Hay un tipo de soledad que se siente como una herida abierta. No arde. No sangra. Solo está ahí. Presente. Silenciosa. Como un eco constante que nunca se apaga.
Yo aprendí a convivir con ella.
Aprendí a ser el extraño en los pasillos, el que no habla, el que no sonríe. El que todos evitan o admiran desde lejos, sin atreverse a mirar demasiado. Y eso estaba bien. Mejor así. Nadie se acerca, nadie pregunta, nadie descubre lo que realmente soy.

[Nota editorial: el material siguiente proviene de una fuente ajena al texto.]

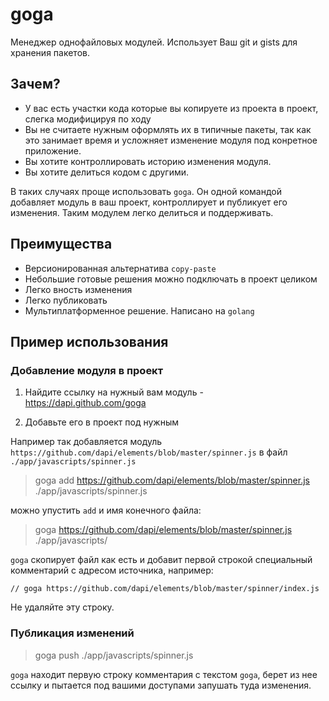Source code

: # goga

Менеджер однофайловых модулей. Использует Ваш git и gists для хранения пакетов.

## Зачем?

* У вас есть участки кода которые вы копируете из проекта в проект, слегка модифицируя по ходу
* Вы не считаете нужным оформлять их в типичные пакеты, так как это занимает время и усложняет изменение модуля под конретное приложение.
* Вы хотите контроллировать историю изменения модуля.
* Вы хотите делиться кодом с другими.

В таких случаях проще использовать `goga`. Он одной командой добавляет модуль в ваш проект, контроллирует и публикует его изменения. Таким модулем легко делиться и поддерживать.

## Преимущества

* Версионированная альтернатива `copy-paste`
* Небольшие готовые решения можно подключать в проект целиком
* Легко вность изменения
* Легко публиковать
* Мультиплатформенное решение. Написано на `golang`

## Пример использования

### Добавление модуля в проект

1. Найдите ссылку на нужный вам модуль - https://dapi.github.com/goga

2. Добавьте его в проект под нужным

Например так добавляется модуль `https://github.com/dapi/elements/blob/master/spinner.js` в файл `./app/javascripts/spinner.js`

> goga add https://github.com/dapi/elements/blob/master/spinner.js ./app/javascripts/spinner.js

можно упустить `add` и имя конечного файла:

> goga https://github.com/dapi/elements/blob/master/spinner.js ./app/javascripts/

`goga` скопирует файл как есть и добавит первой строкой специальный комментарий с адресом источника, например:

`// goga https://github.com/dapi/elements/blob/master/spinner/index.js`

Не удаляйте эту строку.

### Публикация изменений

> goga push ./app/javascripts/spinner.js

`goga` находит первую строку комментария с текстом `gogа`, берет из нее ссылку и пытается под вашими доступами запушать туда изменения.
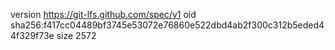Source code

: version https://git-lfs.github.com/spec/v1
oid sha256:f417cc04489bf3745e53072e76860e522dbd4ab2f300c312b5eded44f329f73e
size 2572
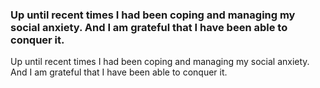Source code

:### Up until recent times I had been coping and managing my social anxiety. And I am grateful that I have been able to conquer it. 
Up until recent times I had been coping and managing my social anxiety. And I am grateful that I have been able to conquer it. 
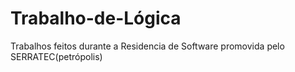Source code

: # Trabalho-de-Lógica

Trabalhos feitos durante a Residencia de Software promovida pelo SERRATEC(petrópolis)
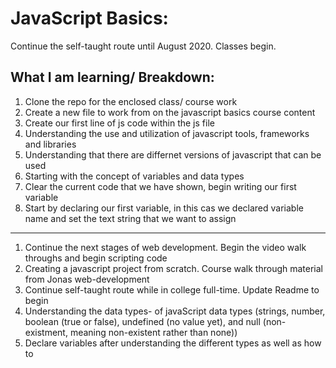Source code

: # JavaScript Basics:
Continue the self-taught route until August 2020. Classes begin.

## What I am learning/ Breakdown:
1. Clone the repo for the enclosed class/ course work
2. Create a new file to work from on the javascript basics course content
3. Create our first line of js code within the js file
4. Understanding the use and utilization of javascript tools, frameworks and libraries
5. Understanding that there are differnet versions of javascript that can be used
6. Starting with the concept of variables and data types
7. Clear the current code that we have shown, begin writing our first variable
8. Start by declaring our first variable, in this cas we declared variable name and set the text string that we want to assign
__________________________________________________________________________________

1. Continue the next stages of web development. Begin the video walk throughs and begin scripting code
2. Creating a javascript project from scratch. Course walk through material from Jonas web-development
3. Continue self-taught route while in college full-time. Update Readme to begin
4. Understanding the data types- of javaScript data types (strings, number, boolean (true or false), undefined (no value yet), and null (non-existment, meaning non-existent rather than none))
5. Declare variables after understanding the different types as well as how to
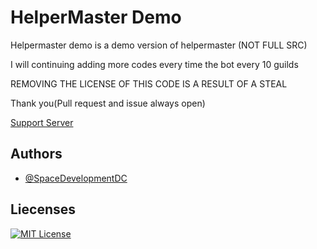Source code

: 
# HelperMaster Demo

Helpermaster demo is a demo version of helpermaster (NOT FULL SRC)

I will continuing adding more codes every time the bot every 10 guilds

REMOVING THE LICENSE OF THIS CODE IS A RESULT OF A STEAL

Thank you(Pull request and issue always open)

[Support Server](https://dsc.gg/spacedevdc)




## Authors

- [@SpaceDevelopmentDC](https://www.github.com/SpaceDevelopmentDC)


## Liecenses


[![MIT License](https://img.shields.io/badge/License-MIT-green.svg)](https://choosealicense.com/licenses/mit/)






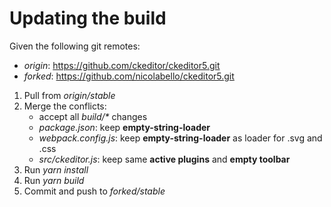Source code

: # Updating the build

Given the following git remotes:

* _origin_: https://github.com/ckeditor/ckeditor5.git
* _forked_: https://github.com/nicolabello/ckeditor5.git

1. Pull from _origin/stable_
2. Merge the conflicts:
	* accept all _build/*_ changes
	* _package.json_: keep **empty-string-loader**
	* _webpack.config.js_: keep **empty-string-loader** as loader for .svg and .css
	* _src/ckeditor.js_: keep same **active plugins** and **empty toolbar**
3. Run _yarn install_
4. Run _yarn build_
5. Commit and push to _forked/stable_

Un monstruo con rostro humano. Un depredador fingiendo ser estudiante.
Pero entonces llegó él.
Con su voz tranquila. Sus ojos cálidos. Su aroma imposible de ignorar. Era diferente. Demasiado vivo. Demasiado cerca. Me desarmaba sin tocarme. Y cuando lo hizo, cuando pasó, algo cambió.
Mi corazón muerto hizo algo que no esperaba. Latió.
Y tuve miedo. No de él… sino de lo que despertaba en mí y era algo que nunca había sentido.
Ese fue el principio.
El principio del fin de mi soledad.
El principio de nuestra maldición.
El principio de los corazones nocturnos.